Document text:

>> Begin

Already received a full set from a Dutch breaker for a bargain price, as well as the snap-off bolts that hold the ignition lock in the upper triple-tree...
Will have to start by unscrewing the bolts holding the chrome buckles above the footrest's plate, which are locking the panniers in place.
Once they're off, I can pry the LH side panel away, to pull the mechanism for the seat latch with a piece of wire, then safely remove side covers and false tank to detach ignition lock connector, remove handlebar and upper triple-clamp, to then drill out mentioned snap bolts and remove/replace the bugger....
On tank lid and LHS compartment, I'll try to pull the steel-clip holding the barrel from the inside....
3 out of 4 pannier buckles came open, but one is locked shut, so it will have to be cut with a Dr.Emel type tool; good that I've spares on the shelf ....

Fact 1: Every OEM key and lock for an ST1100/A/P or Pan has stamped into its metal part a three character code that we can call the key number for that bike. The key numbers on a particular bike were all the same when that bike was built. The key number is obvious on the key but is generally hidden on the locks; and on the locks, the key number is part of a sequence of other characters, which tend to disguise it. If the key number of a key matches that of a lock, then the key will work that lock. Otherwise, that key will not work.

Procedure A for member mbrST1100:

Step 1: Examine the full set of ten locks you received from the Dutch breaker; look for letters and numbers stamped into the hidden, metal portion of each lock, usually on the dull, grey barrel.*

*NOTE: The stamping may well remain hidden until you "open" the lock.

Step 2. Once you find a sample of one of those letter/number sequences, write down the last three characters of that stamping. Those three characters should look like one of the following four forms:

Axx or
Bxx or
Cxx or
Dxx.

Call that form the "key number". (Four examples are: A12, B24, C35 and D59)

Step 3. If the sample lock gives you no key number, repeat Step 2 with a different sample from the full lock set you received.
(Do NOT tell anyone, except a locksmith, what your key number is.)

Step 4. Verify that all ten locks in your full lock set contain that same key number. If you also got keys with your full lock set, one of them may have that same key number stamped into its metal part, not into the handle of the key.
The keys that came with any new Pan both had the key number stamped into them that way. (The key number was also stamped into a little, metal tag that came with the new Pan's keys, as mbrST1100 said.)

Fact 2: Most Honda dealers and most locksmiths can create a working key for an ST1100 or Pan from the key number; they do not need an actual key. They will need to know the key blank model, and there are two possible blank models. Those two blank models seem to be common to many Honda motorbikes; so many locksmiths have both blank types in stock. The blank model number depends on the maker of the blanks. Honda blanks tend to cost more, but they can be ordered by telling the Honda dealer that the bike is a Pan/ST1100.

>> End

Aim of the exercise: Could you carry on the text about ST1100 locks and key numbers from the point where it stops?

Information shown:
>> Begin

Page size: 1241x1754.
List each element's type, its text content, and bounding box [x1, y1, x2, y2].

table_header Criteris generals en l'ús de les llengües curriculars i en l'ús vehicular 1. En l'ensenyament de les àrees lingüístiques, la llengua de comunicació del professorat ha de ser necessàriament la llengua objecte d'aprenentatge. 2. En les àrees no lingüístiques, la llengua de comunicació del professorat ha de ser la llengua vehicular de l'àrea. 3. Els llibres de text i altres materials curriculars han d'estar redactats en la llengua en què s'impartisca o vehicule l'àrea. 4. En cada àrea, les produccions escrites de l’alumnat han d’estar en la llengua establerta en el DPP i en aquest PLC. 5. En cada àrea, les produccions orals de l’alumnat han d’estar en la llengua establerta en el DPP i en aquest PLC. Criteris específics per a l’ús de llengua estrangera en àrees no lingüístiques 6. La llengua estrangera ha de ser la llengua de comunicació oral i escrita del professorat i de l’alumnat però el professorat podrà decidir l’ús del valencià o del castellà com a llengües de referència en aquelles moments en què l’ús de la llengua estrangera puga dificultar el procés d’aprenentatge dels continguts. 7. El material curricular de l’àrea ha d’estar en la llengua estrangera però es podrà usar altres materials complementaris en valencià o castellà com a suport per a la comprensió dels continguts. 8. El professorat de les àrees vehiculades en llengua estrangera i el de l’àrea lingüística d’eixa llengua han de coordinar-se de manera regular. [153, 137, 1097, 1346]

>> End

Result of the exercise:
Procedure B for member mbrST1100:

Step 5: Open a pannier and detach at least one pannier lock by unscrewing the three small nuts from the inside of the pannier. Thus, remove at least one of the open, unlocked locks from a pannier (or from any lock elsewhere on your new, black Pan). Remove the "C" clip from the pannier lock so that you can remove the latch portion, and inspect the lock barrel. Inspect any such lock barrels as described in Steps 1, 2 and 3 above, for the key number of the lock.

Step 6: Once you have the valid key number from any one of your bike's locks, you have several options for obtaining a proper key for your bike. But before proceeding, use the Pan keys, or key numbers, that you have from your
other Pans to determine the proper key blank model for your new, black bike's locks. If a key penetrates a Pan lock, then the blank is the right one for that lock even though the key will not unlock that lock. Or, if you have a key number from one of your other Pans, read this: All key numbers starting with the letter A or B use the same blank. And all keys starting with a C or D use the same blank. There are only two possible blank models, type A-B, and type C-D.

Step 7: Telephone a Honda dealer or locksmith to verify Fact 2 above, over the telephone. Take at least one lock from your new, black Pan; take at least one key that is the right blank for that lock; take the key number you found on that lock; and visit the locksmith or Honda dealer to purchase, or at least to order, your first working key for your new, black Pan's old locks.

(If you have no plans to re-use the locks that came installed on your new Pan, you can safely post here the key number of those locks. Maybe someone here will buy those locks from you, especially if you tell them that key number.
Or, maybe someone here can post you the proper key for the old locks that came installed on your new, black Pan.)

Step 8: The procedure described in the quotation is much too hard. Once you have access to the bottom of the ignition lock, verify that the two bolts near there are socket head with a "star" shaped socket in each of them. Locate the proper "Torx" or "star" bit for those two socket head bolts. Their size is T35 or T40, going only by memory. (They were factory installed using a thread locking compound on their threads, so the correct tool is generally needed to slacken them.)
'Tis not its looks, but how it cooks.
And I've found that most liter size Pans, when warmed up, cook well.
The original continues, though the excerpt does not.